Par ailleurs, Hubert Heyriès travaille actuellement sur les volontaires garibaldiens qui sont allés se battre aux côtés des Français en 1914-1915 dans le 4e régiment de marche du 1er régiment de la Légion Étrangère. Il fait un appel à "témoin", des vétérans (on ne sait jamais) ou des descendants, ont peut-être conservés des journaux de marche, des carnets, des lettres du front. C'est une courte période (novembre 1914-mars 1915), mais plus de la moitié des volontaires garibaldiens vinrent des régions marseillaises, niçoise, lyonnaise et parisienne, donc des régions françaises, contrairement à la propagande italienne qui affirme au contraire qu'ils vinrent de l'Italie. De sorte, qu'il y a certainement aujourd'hui beaucoup de Français d'origine italienne qui s'intéressent à cette histoire. Nous sommes très attentifs à la collecte d'éléments afin d'enrichir cette recherche...


Les militaires savoyards et niçois entre deux patries (1848-1871).
Approche d'histoire militaire comparée, armée française, armée piémontaise, armée italienne
Études militaires n°30, Montpellier, Presses universitaires de Montpellier, 2001, 576 p.
À se procurer auprès du service d'édition de l'université Paul-Valéry/Montpellier III, route de Mende, 34000 Montpellier.


L'histoire militaire est depuis un quart de siècle en plein renouvellement. Elle est désormais tout aussi bien idéologique et politique que sociale, histoire des mentalités qu'histoire des sensibilités. L'ouvrage qu'Hubert Heyries, maître de conférences à l'Université Montpellier 3, a tiré de sa thèse en est un nouveau témoignage. À partir de l'étude des militaires savoyards et niçois qui, en 1860, furent "contraints de choisir" entre la nationalité française et la nationalité piémontaise en raison de la formation de l'unité italienne, l'auteur livre une magistrale analyse des motivations professionnelles, sociales et culturelles de ces hommes déchirés pour la plupart entre deux états-nations et deux patries. C'est aussi, en effet, l'un des apports essentiels de cet ouvrage que d'effectuer une démarche d'histoire comparée à propos de la formation du sentiment d'appartenance nationale. Chez ces hommes, au demeurant, il résulta des circonstances plus que d'un enracinement dans la longue durée.
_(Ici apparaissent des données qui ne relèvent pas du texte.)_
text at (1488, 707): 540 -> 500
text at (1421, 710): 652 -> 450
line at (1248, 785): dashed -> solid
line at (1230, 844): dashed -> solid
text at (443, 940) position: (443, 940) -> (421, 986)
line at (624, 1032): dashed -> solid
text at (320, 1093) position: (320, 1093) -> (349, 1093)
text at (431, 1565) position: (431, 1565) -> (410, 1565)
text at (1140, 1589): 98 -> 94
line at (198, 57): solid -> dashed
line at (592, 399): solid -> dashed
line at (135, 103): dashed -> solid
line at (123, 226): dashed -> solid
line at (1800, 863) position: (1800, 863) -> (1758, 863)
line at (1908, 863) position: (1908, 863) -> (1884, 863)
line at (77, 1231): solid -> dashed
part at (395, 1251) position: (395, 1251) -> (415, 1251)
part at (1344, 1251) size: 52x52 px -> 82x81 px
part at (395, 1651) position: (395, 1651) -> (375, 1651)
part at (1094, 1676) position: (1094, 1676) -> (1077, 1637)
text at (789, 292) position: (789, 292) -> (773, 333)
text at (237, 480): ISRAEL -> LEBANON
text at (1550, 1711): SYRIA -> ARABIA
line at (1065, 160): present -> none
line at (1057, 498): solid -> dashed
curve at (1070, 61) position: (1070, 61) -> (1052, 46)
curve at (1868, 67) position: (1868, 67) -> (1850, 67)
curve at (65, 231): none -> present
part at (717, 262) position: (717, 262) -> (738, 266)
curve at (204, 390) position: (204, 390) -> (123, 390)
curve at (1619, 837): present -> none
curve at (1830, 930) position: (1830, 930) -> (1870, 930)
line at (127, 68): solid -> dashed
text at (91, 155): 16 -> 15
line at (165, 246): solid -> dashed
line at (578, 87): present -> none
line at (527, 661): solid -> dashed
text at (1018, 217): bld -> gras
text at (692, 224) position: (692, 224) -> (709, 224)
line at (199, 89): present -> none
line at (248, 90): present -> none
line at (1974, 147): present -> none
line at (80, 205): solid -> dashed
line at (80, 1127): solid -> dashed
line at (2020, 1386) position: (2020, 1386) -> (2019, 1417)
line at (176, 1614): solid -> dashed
Une vaste palette de sources tant françaises qu'italiennes a permis à l'auteur de défricher un terrain quasiment vierge pour les Savoyards et qui l'était totalement pour les Niçois, malgré la dispersion des fonds militaires italiens voire leur éclatement entre Turin et Rome, malgré leurs lacunes qui rendirent initialement difficile l'application à ce cas des méthodes pionnières mises au point, pour les époques précédentes, par André Corvisier et Jean-Paul Bertaud. Pour surmonter ces obstacles, Hubert Heyries a littéralement "inventé" des sources ignorées jusque-là.
L'historien inscrit son analyse dans le moyen terme, c’est-à-dire la période située entre 1848 et 1871. 1848, année où le fait national revêt une ampleur jamais atteinte auparavant et lors de laquelle les soldats et officiers savoyards et niçois sont, du fait de leur appartenance à l'armée piémontaise, pleinement engagés au sens militaire du terme, dans le processus risorgimental. 1871, lorsque l'unité italienne est achevée par la "résolution" de la question romaine et où, immanquablement et de par ce seul fait, les relations entre la France et l'Italie prennent un nouveau cours. Les conséquences du choix des militaires savoyards et niçois en 1860, minoritaire en faveur de la France et très largement majoritaire en faveur du Piémont, apparaissent alors dans toute leur irrévocabilité.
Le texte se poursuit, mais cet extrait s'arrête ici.